◆ Work item A:
Repeat word for word the passage from the cycling blog post below, from "Mission accomplished-- handlebar" up to and including "Ah, sweet slowness.".

◆ Text provided:
Start of Block
The Ins and Outs of an Ordinary Life

Saturday, August 30, 2008

Recalibration and a Lunch Date

My DH offered to ride with me today. He suggested we ride to Stone Barns and have lunch in the cafe. Stone Barns is one of my favorite cycling destinations. It is a beautiful place and believe in the concept-- locally grown food and sustainable agriculture. And the food is delicious! Thre is also a 4-star very expensive restaurant there, the kind of restaurant where you need to make reservations months in advance, the kind of restaurant we don't patronize. But I am a big fan of the little cafe. A little soup, a sandwich, and a sweet treat, and I'm good!

Before setting off on our lunch date cycling adventure, we stopped at the bike shop to
a) fix my handlebar tape which was unwinding
b) get a new little metal thingie for the wheel for DH's bike computer and
c) get help recalibrating my bike computer which has my mileage off by about 10%, since I changed the battery. It has been gypping me 10% of my mileage, which also means it has been calculating a slower average speed. Now I need all the speed I can get, so I can document my beautiful slowness accurately! Turns out you need to know the magic number which the bike dude read off of a chart, to put into your computer (that magic number is 2105 for my bike and my computer).

Mission accomplished-- handlebar tape rewound, computer recalibrated, and little metal thingie purchased. Off we went. Just before Stone Barns we stopped at the Union Church of Pocantico Hills. This little known treasure has several works of art commissioned by various Rockefellers, including 9 stain glass windows by Marc Chagall.

What a great day! I got to spend some time on my bike with DH. We visited places of great beauty and values. And I know for sure that I rode 22 miles at 11 mph. Ah, sweet slowness.
End of Block
◆ Records for processing:
Start of Block
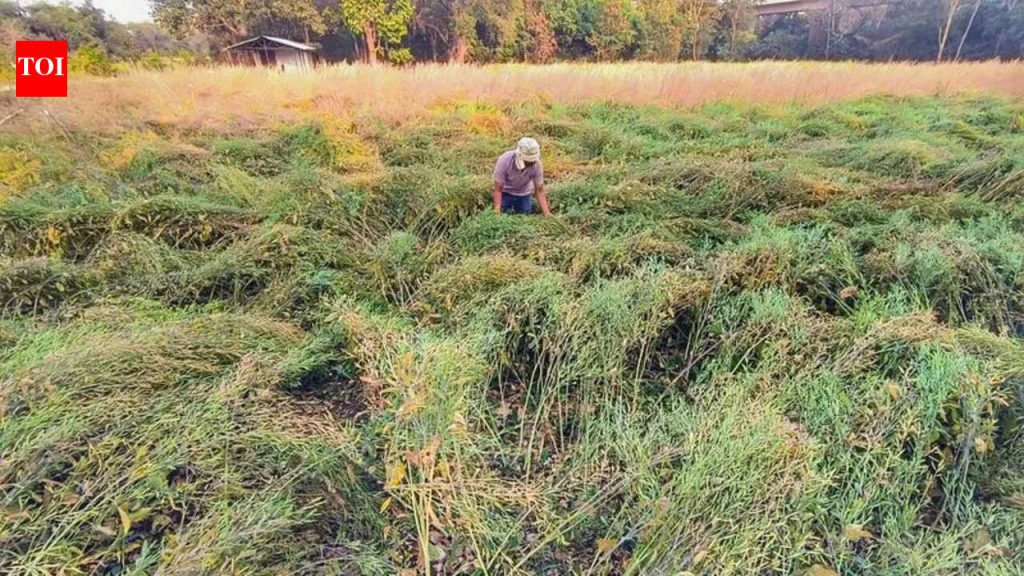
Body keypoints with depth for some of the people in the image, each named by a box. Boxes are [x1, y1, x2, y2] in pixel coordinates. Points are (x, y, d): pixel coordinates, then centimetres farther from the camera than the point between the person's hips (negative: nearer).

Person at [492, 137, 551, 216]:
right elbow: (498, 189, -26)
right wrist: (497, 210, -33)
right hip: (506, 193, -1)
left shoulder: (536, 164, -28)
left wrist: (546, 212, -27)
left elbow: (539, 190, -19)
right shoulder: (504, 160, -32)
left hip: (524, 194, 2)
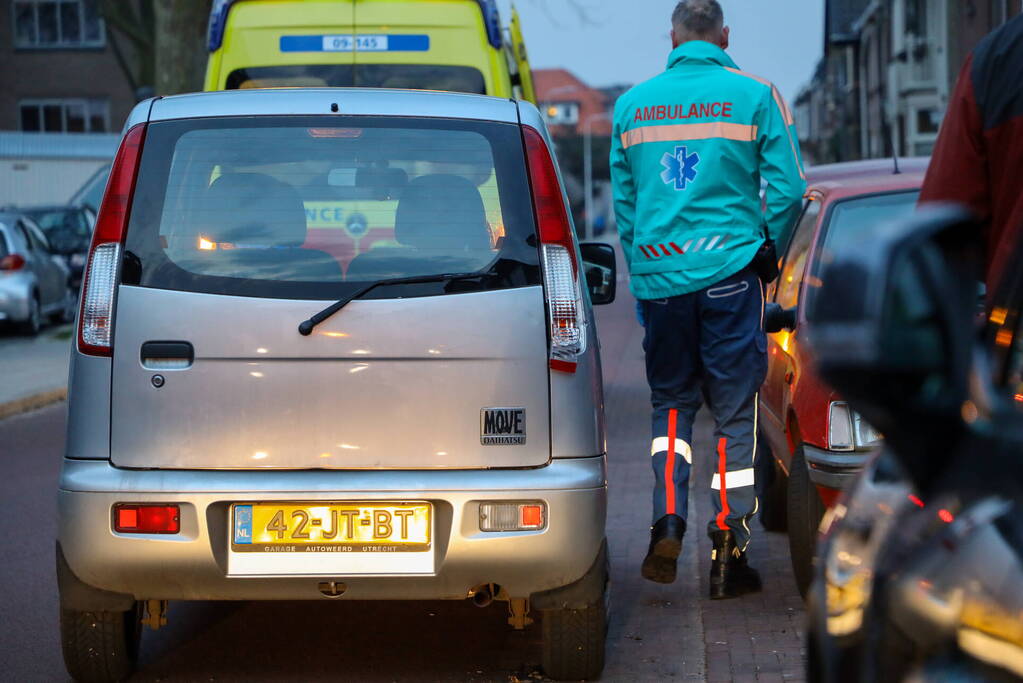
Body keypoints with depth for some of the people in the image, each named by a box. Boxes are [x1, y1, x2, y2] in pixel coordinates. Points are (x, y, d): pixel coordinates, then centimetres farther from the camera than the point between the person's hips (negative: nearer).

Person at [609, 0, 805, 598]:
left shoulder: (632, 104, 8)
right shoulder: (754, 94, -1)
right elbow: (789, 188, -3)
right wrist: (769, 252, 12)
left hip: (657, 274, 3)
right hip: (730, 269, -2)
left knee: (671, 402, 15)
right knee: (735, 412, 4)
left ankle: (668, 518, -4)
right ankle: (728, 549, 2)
End of Block
Start of Block
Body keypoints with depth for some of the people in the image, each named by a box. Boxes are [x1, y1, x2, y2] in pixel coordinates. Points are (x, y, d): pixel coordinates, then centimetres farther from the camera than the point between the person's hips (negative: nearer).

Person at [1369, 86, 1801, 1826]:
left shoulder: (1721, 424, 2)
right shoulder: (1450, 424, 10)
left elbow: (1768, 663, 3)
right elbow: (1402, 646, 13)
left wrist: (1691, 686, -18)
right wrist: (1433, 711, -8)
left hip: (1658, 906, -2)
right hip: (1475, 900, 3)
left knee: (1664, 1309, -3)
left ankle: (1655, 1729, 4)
End of Block
Start of Block
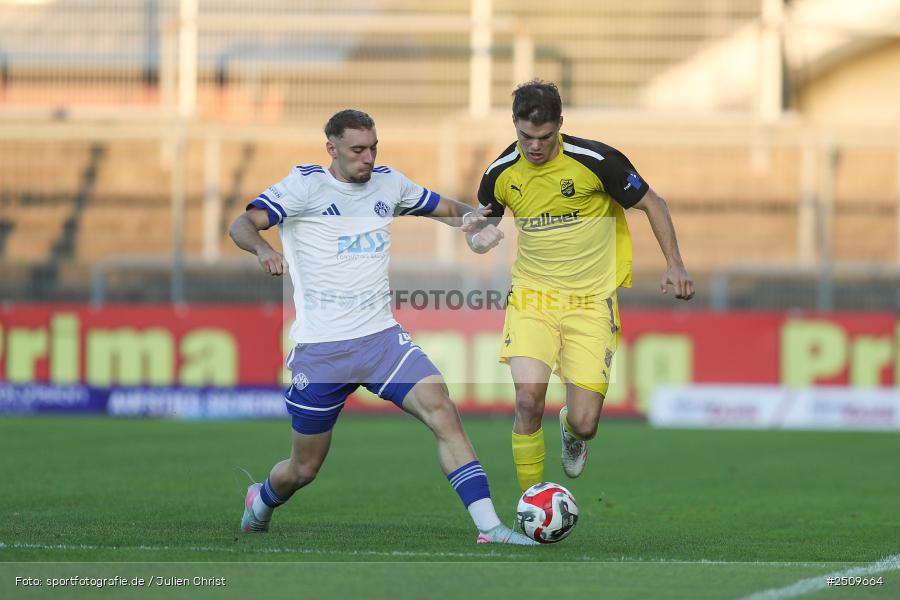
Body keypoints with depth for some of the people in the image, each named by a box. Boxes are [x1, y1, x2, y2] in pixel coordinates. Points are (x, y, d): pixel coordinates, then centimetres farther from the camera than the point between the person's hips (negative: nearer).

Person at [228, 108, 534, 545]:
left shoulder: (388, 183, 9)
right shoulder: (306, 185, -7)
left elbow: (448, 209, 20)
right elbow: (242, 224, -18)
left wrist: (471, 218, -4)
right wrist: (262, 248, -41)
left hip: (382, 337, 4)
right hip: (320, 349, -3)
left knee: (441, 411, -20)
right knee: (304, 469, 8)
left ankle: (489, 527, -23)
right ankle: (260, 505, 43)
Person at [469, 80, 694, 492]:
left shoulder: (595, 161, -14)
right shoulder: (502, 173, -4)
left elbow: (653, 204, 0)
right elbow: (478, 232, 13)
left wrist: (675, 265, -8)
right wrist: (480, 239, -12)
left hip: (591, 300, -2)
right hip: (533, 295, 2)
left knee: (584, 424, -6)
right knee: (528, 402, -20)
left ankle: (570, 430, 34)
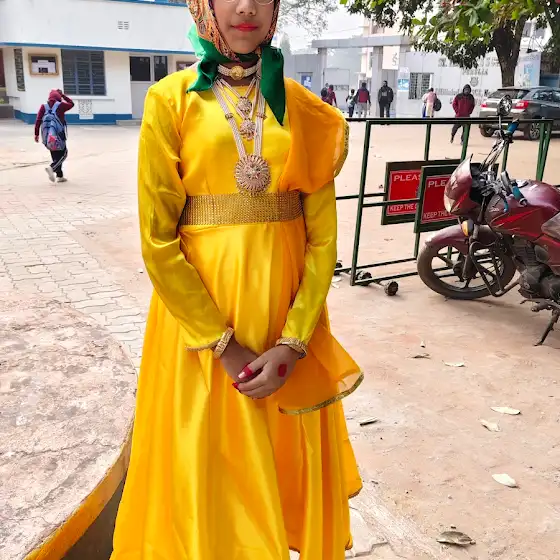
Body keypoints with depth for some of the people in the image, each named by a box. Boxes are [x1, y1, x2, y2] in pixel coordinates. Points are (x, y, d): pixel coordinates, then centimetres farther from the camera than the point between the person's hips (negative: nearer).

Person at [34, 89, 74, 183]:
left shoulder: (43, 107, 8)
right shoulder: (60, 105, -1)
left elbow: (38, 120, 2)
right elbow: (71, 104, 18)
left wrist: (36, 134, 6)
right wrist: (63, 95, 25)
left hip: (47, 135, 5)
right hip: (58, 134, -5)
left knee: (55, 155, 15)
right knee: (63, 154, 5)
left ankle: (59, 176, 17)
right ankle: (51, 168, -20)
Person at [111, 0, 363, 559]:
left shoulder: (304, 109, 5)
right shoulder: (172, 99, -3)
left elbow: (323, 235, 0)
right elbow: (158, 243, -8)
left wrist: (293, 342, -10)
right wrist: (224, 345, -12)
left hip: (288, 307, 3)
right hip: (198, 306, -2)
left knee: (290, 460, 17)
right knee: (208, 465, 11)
End of Block
◆ Work item B:
In the records above, convert the lines from the line with "right shoulder: (172, 99, -3)" up to and including the line with "right knee: (208, 465, 11)" into a JSON list of strings, one string per line, with blank lines left out.

◆ Task output A:
Mission accomplished-- handlebar tape rewound, computer recalibrated, and little metal thingie purchased. Off we went. Just before Stone Barns we stopped at the Union Church of Pocantico Hills. This little known treasure has several works of art commissioned by various Rockefellers, including 9 stain glass windows by Marc Chagall.

What a great day! I got to spend some time on my bike with DH. We visited places of great beauty and values. And I know for sure that I rode 22 miles at 11 mph. Ah, sweet slowness.

◆ Task output B:
[
  "right shoulder: (172, 99, -3)",
  "left elbow: (323, 235, 0)",
  "right elbow: (158, 243, -8)",
  "left wrist: (293, 342, -10)",
  "right wrist: (224, 345, -12)",
  "left hip: (288, 307, 3)",
  "right hip: (198, 306, -2)",
  "left knee: (290, 460, 17)",
  "right knee: (208, 465, 11)"
]